# road delineators



## Guest (Apr 9, 2009)

I'm interested like road delineators (right sid/ left side) look in your country.
Very interesting is for me if they are used in non-european countries

if you exactly don't know what this is look here
http://www.amustud.de/wolf/Bilder/leitpfosten.jpg 

thx!!!


----------



## Verso (Jun 5, 2006)

In Slovenia they're pretty simple:


----------



## Protteus (Dec 14, 2007)

I think there´s currently a thread of this topic.


----------



## Rebasepoiss (Jan 6, 2007)

In Estonia:


----------



## RipleyLV (Jun 4, 2008)

In Latvia:


----------



## PLH (Mar 9, 2007)

What's the difference between dots and a line?


----------



## Rebasepoiss (Jan 6, 2007)

PLH said:


> What's the difference between dots and a line?


A line marks the right side of the road and dots the left side.


----------



## DanielFigFoz (Mar 10, 2007)

On the side is like the Latvian and in the middle aswell but yellow. (Portugal)


----------



## Ban.BL (Dec 26, 2008)

Rebasepoiss said:


> A line marks the right side of the road and dots the left side.


In Bosnia they are the same as in Slovenia, left side cat eye is white and right side is red.


----------



## Norsko (Feb 22, 2007)

In Norway: (Same as in Latvia I think)

_Roads with two-way traffic:_
















_Roads with one-way traffic: (i.e. motorways)_
















In tunnels these signs are used aswell (showing shortest way to daylight  )


----------



## Qwert (Jun 25, 2006)

In Slovakia they look line this:


----------



## rpc08 (Mar 28, 2008)

In Portugal:

Motorways









Highways (IP/IC)


----------



## essendon bombers (Apr 27, 2008)

In Australia, there are no dots or short lines on the posts beside the road as seen in Europe. There are red reflectors on the left side of the road and white reflectors on the right.

On curves, posts are bunched tighter together on tighter curves.

I'm not sure if this is in Europe as well, but in Australia there are numbers on some road-side posts.

The numbers usually indicate the km from the capital city of the state you're driving in.

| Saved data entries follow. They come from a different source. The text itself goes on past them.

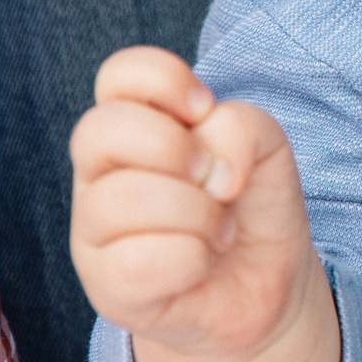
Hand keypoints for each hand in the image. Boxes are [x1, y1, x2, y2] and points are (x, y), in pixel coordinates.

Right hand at [68, 47, 337, 361]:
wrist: (264, 286)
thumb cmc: (251, 205)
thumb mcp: (267, 150)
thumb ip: (244, 127)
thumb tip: (210, 162)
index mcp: (135, 125)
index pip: (118, 75)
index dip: (163, 79)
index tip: (204, 108)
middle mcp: (101, 173)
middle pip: (101, 131)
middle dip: (174, 147)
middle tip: (214, 178)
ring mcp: (94, 231)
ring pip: (123, 200)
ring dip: (197, 212)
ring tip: (220, 227)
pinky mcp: (107, 287)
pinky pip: (139, 260)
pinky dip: (192, 256)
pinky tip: (205, 258)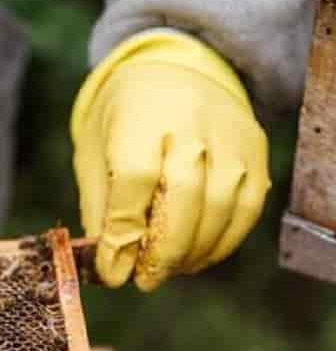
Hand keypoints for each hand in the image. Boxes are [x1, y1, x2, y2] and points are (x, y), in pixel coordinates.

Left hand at [72, 31, 270, 290]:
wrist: (174, 70)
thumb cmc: (123, 121)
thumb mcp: (94, 153)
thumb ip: (101, 207)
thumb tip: (109, 264)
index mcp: (139, 120)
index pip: (134, 180)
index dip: (125, 233)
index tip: (114, 272)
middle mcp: (189, 125)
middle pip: (183, 197)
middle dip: (162, 251)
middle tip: (145, 280)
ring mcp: (229, 136)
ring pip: (221, 206)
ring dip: (194, 251)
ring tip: (169, 270)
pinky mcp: (255, 148)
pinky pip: (248, 206)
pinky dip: (224, 241)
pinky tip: (198, 256)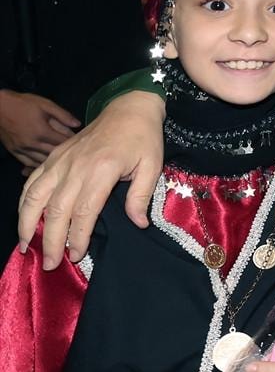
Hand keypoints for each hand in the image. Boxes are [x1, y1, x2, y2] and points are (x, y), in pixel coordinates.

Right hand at [0, 88, 79, 168]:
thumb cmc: (23, 104)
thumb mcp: (46, 104)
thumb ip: (63, 115)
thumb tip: (78, 124)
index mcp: (41, 132)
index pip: (62, 142)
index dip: (72, 143)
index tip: (80, 143)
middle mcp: (32, 144)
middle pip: (53, 153)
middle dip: (64, 153)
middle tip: (73, 152)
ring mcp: (22, 149)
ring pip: (41, 161)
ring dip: (52, 161)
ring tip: (62, 159)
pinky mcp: (14, 151)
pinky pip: (28, 163)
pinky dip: (37, 164)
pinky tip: (45, 164)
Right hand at [17, 90, 164, 266]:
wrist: (130, 107)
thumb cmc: (143, 137)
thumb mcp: (152, 165)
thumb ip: (141, 196)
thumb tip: (138, 224)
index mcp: (102, 170)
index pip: (84, 211)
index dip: (78, 237)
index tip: (77, 256)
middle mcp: (76, 166)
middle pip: (56, 210)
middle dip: (51, 240)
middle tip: (50, 264)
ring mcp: (61, 160)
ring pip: (35, 196)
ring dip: (27, 223)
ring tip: (27, 246)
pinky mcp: (54, 155)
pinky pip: (32, 181)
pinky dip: (24, 202)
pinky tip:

eg. 320 means 320km from Melbourne.

There are also small green signs on side of country roads which indicate distance to next major town.

eg. B 60 means 60km to Ballarat


----------



## Michu33 (Jul 30, 2008)

Poland:


----------



## H123Laci (Dec 6, 2007)

Qwert said:


> In Slovakia they look line this:


perfect road... :cheers:

in hungary main roads look like this... :bash:


----------



## Qwert (Jun 25, 2006)

H123Laci said:


> perfect road... :cheers:
> 
> in hungary main roads look like this... :bash:


Be sure there are such roads in Slovakia too. Actually, there are thousands of kilometres of similar second and third class roads.


----------



## BND (May 31, 2007)

Main road 86 (E65) during pothole season:








hno:


----------



## Sponsor (Mar 19, 2006)

don't make ot here..


----------



## H123Laci (Dec 6, 2007)

BND said:


> Main road 86 (E65) during pothole season:
> 
> 
> 
> ...


thats terrible... :bash: I didnt know that...


----------



## Guest (Apr 12, 2009)

This is actually NOT a discussion about Slovak/Hungarian prejudices, but about 
road delineators
Please don't TROLL!!!


----------



## H123Laci (Dec 6, 2007)

^^ whats the problem?

skip the text, and look at only the photos: you can (or cant) see the delineators on that roads...


----------



## skavan19 (10 mo ago)

MNDOT has added road delineators on Highway 12


----------